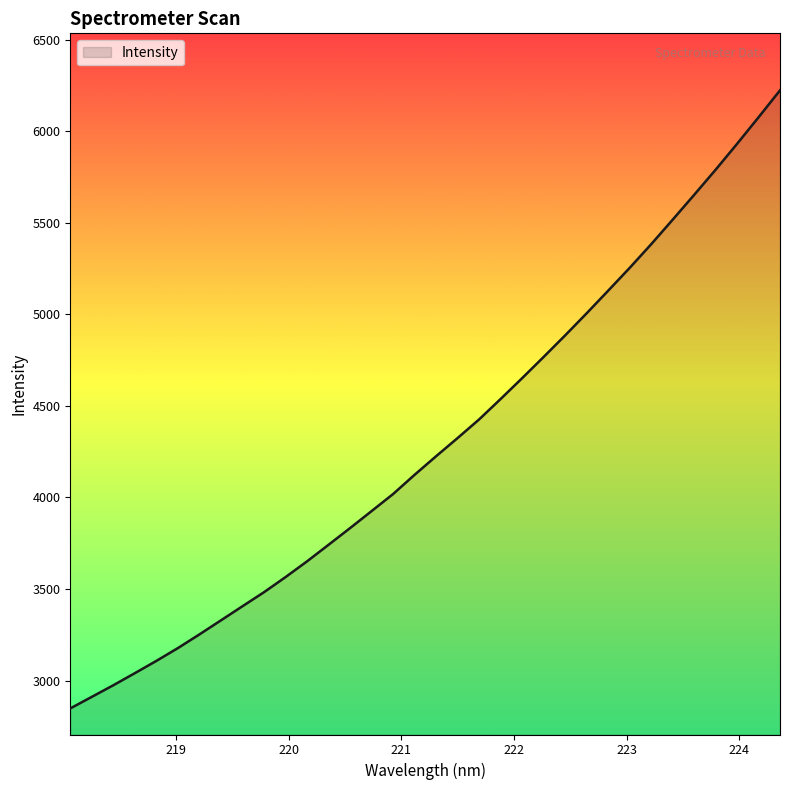

What is the difference between the maximum and minimum values?

3374.9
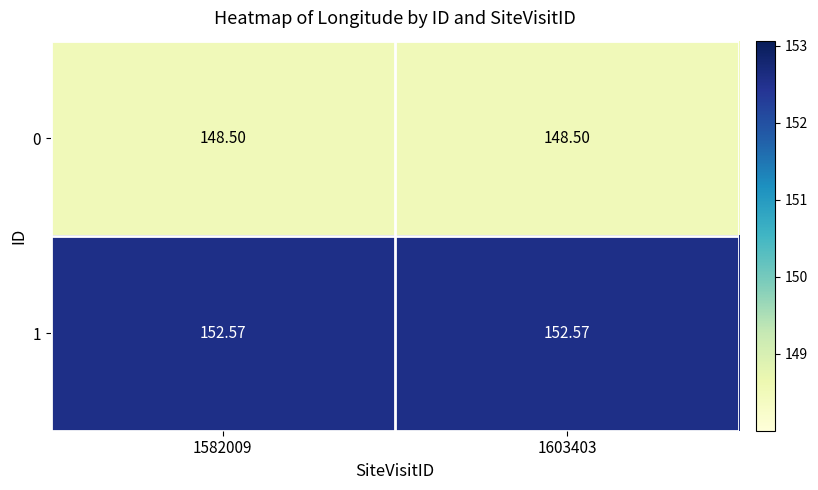

At how many categories does at least one series exceed 150?

2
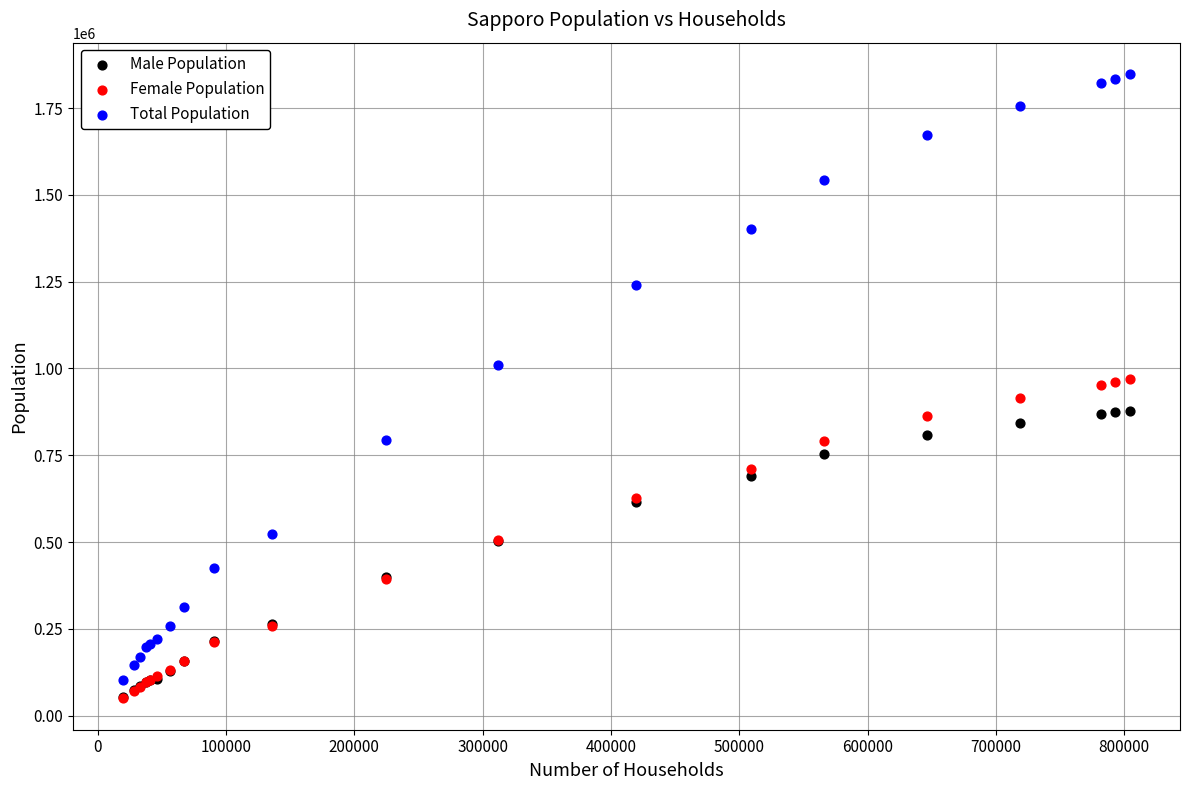

Which series contains the highest Y value?

Total Population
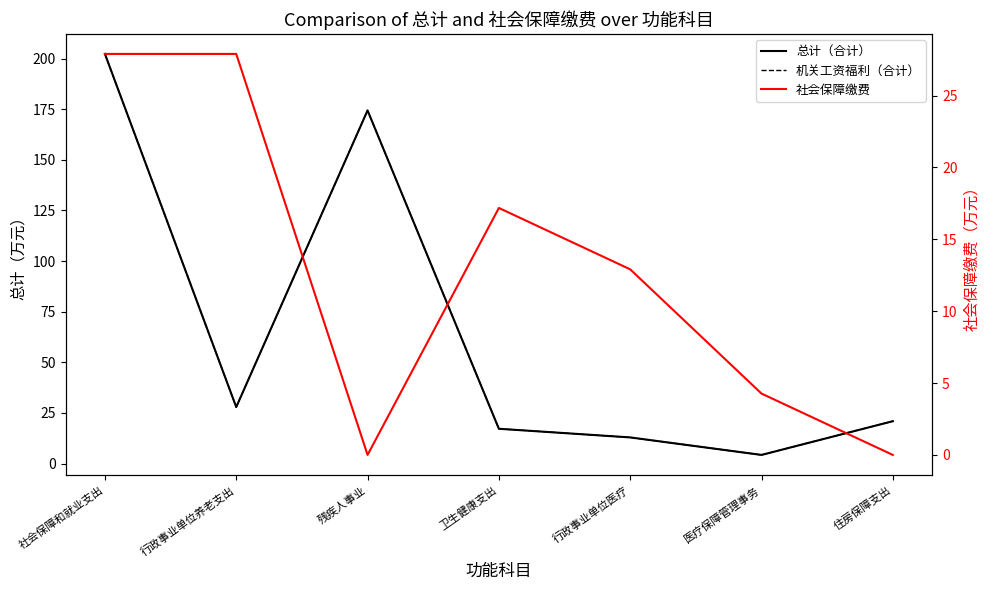

What is the average value of the 社会保障缴费 series?

12.9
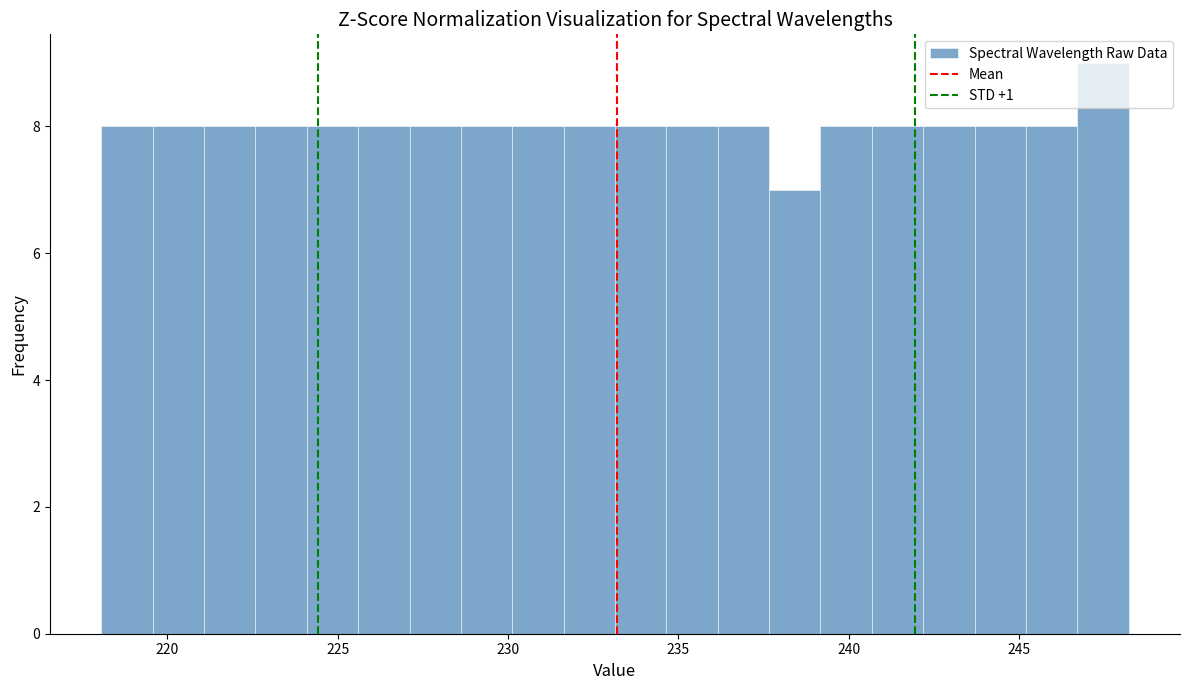

Around what value on the x-axis is the tallest bar? Give the approximate position of its centre, as read against the axis.

247.5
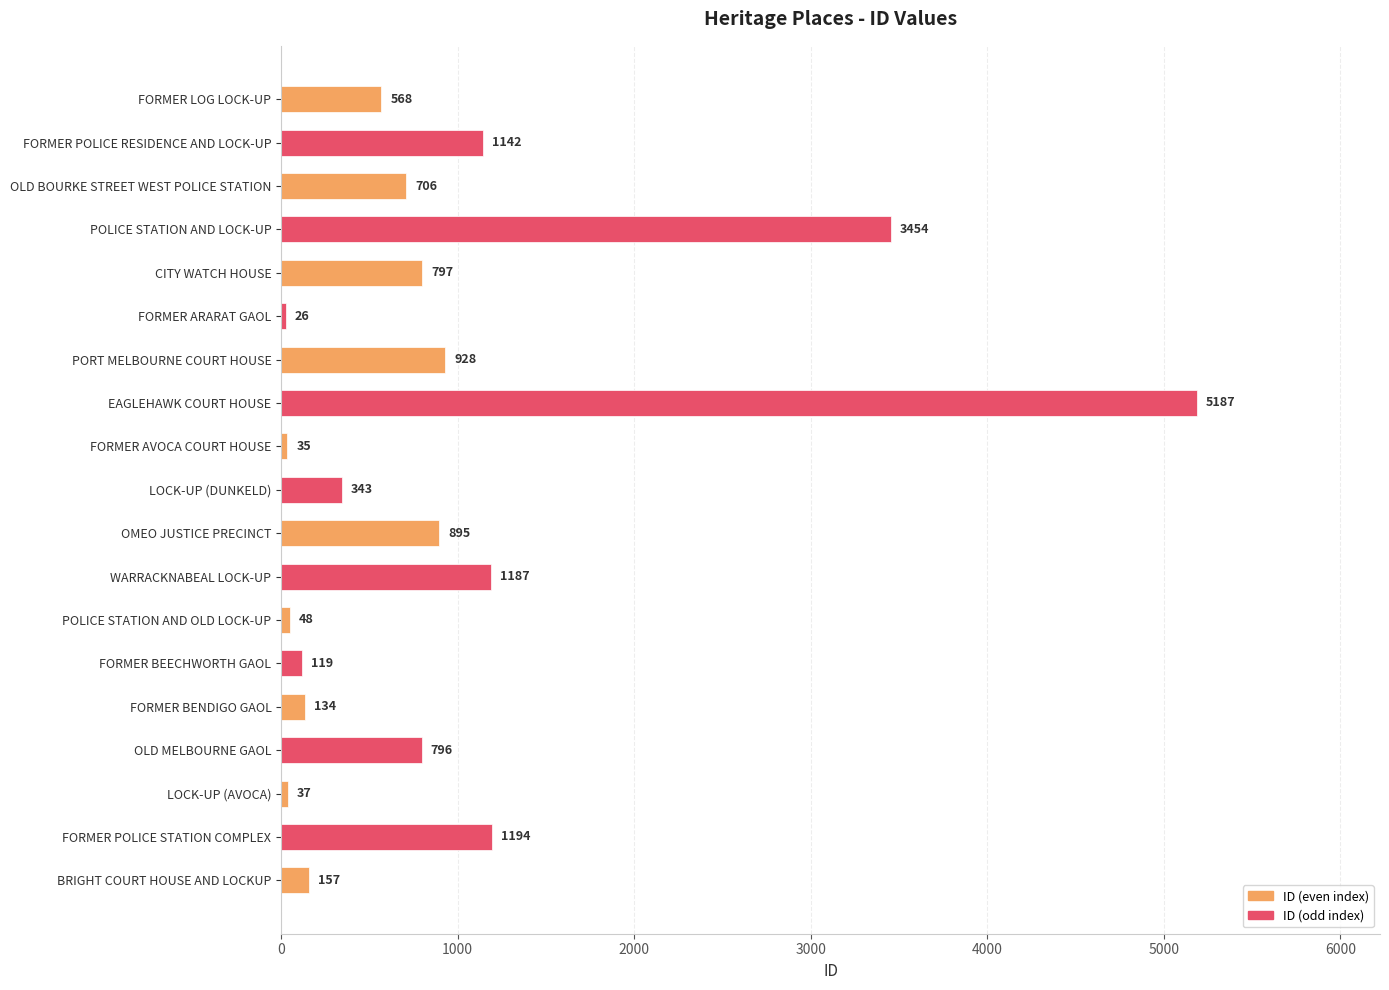

Is it true that the value at LOCK-UP (DUNKELD) is 343?

True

(Your assignment): Reproduce the listing above, changing each occurrence of "series" to "data series" and keeping every other character as it is. Omit the pictures.

(Response):
What is the difference between the maximum and minimum values?

3374.9

At how many categories does at least one data series exceed 150?

2

Which data series contains the highest Y value?

Total Population

What is the average value of the 社会保障缴费 data series?

12.9

Around what value on the x-axis is the tallest bar? Give the approximate position of its centre, as read against the axis.

247.5

Is it true that the value at LOCK-UP (DUNKELD) is 343?

True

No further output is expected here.